Interrogée à ce sujet, la FSMA, l'autorité de contrôle du secteur, dit n'avoir aucune objection contre ce type d'opérations. Selon elle, l'arrêté royal belge n'est pas contraire aux règles européennes, même si, dans l'esprit, ils diffèrent fondamentalement. Beama aussi se donne bonne conscience. C'est ainsi que dans un e-mail, elle indique que les prêts de titres visent à optimiser la gestion des fonds et à permettre à ceux-ci de rester compétitifs par rapport aux fonds étrangers en générant des recettes additionnelles pour le fonds et les investisseurs.
L'argument selon lequel les fonds belges doivent prêter des titres s'ils veulent rester compétitifs par rapport aux fonds étrangers ne tient plus la route. Aux Pays-Bas et dans d'autres pays européens, on constate clairement que la tendance est de rétribuer davantage les clients/investisseurs. On le voit d'ailleurs aussi par le biais des primes de distribution (rétrocessions), qui seront supprimées à partir de 2014.
Les auteurs de la présente proposition de loi propose, à l'instar de l'ESMA, que les revenus issus des prêts de titres, déduction faite des frais de transaction, soient intégralement rétrocédés à l'investisseur.
Article 2
Cet article reprend les définitions utilisées dans l'arrêté royal du 7 mars 2006 relatif aux prêts de titres par certains organismes de placement collectif.
Article 3
Les auteurs de la présente proposition de loi proposent, à l'instar de l'ESMA, que les revenus issus des prêts de titres, déduction faite des frais de transaction, soient intégralement rétrocédés à l'investisseur.

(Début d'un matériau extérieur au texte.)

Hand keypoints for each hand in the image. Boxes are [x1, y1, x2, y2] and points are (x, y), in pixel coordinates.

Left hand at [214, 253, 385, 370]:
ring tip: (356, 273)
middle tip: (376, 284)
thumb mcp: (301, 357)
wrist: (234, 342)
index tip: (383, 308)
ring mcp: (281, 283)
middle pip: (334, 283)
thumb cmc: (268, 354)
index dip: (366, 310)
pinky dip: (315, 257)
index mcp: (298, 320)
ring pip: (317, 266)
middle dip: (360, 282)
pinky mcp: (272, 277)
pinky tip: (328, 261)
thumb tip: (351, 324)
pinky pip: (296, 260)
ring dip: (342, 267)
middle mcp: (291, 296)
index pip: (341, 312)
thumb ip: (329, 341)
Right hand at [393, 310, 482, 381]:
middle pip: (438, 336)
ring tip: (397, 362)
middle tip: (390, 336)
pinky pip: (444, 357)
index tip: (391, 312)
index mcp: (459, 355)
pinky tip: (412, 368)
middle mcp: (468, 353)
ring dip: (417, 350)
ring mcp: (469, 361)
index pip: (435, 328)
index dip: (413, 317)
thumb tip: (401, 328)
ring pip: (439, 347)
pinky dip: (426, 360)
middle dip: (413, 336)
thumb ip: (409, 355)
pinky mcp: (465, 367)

Une fois que la présente proposition de loi aura été adoptée, il conviendra de mettre l'article 9 de l'arrêté royal du 7 mars 2006 relatif aux prêts de titres par certains organismes de placement collectif en conformité avec l'article 3 du texte adopté. L'article 9 s'énonce actuellement comme suit: « Au moins la moitié de la rémunération provenant du prêt de titres, après déduction, le cas échéant, de la rémunération du gestionnaire du système de prêt de titres et du conservateur de la garantie financière, doit revenir à l'organisme de placement collectif prêteur. »
Les auteurs de la présente proposition de loi sont conscient qu'en conséquence de la mesure proposée, rares seront les établissements qui continueront à prêter des titres d'investisseurs, mais tel est le but implicite de la présente proposition de loi.
Rik DAEMS. |
Martine TAELMAN. |
Article 1er
La présente loi règle une matière visée à l'article 78 de la Constitution.
Art. 2
Pour l'application de la présente loi, il y a lieu d'entendre par:
1º « système de prêt de titres »: un système standardisé et organisé géré par un principal ou par un agent, même à titre d'activité accessoire, et dont l'objet est la conclusion de prêts de titres; et
2º « titres »: les valeurs mobilières et les instruments du marché monétaire visés à l'article 2, 2 et 3, de l'arrêté royal du 4 mars 2005.
Art. 3
La rémunération découlant du prêt de titres, après déduction, le cas échéant, de la rémunération du gestionnaire du système de prêt de titres et du conservateur de la garantie financière, doit revenir à l'organisme de placement collectif prêteur.
Art. 4
La présente loi entre en vigueur six mois après sa publication au Moniteur belge.
28 juin 2013.
Rik DAEMS. |
Martine TAELMAN. |
(1) De Tijd, « De geheime vergoeding die uw fonds opstrijkt », 29 mai 2013, p. 25.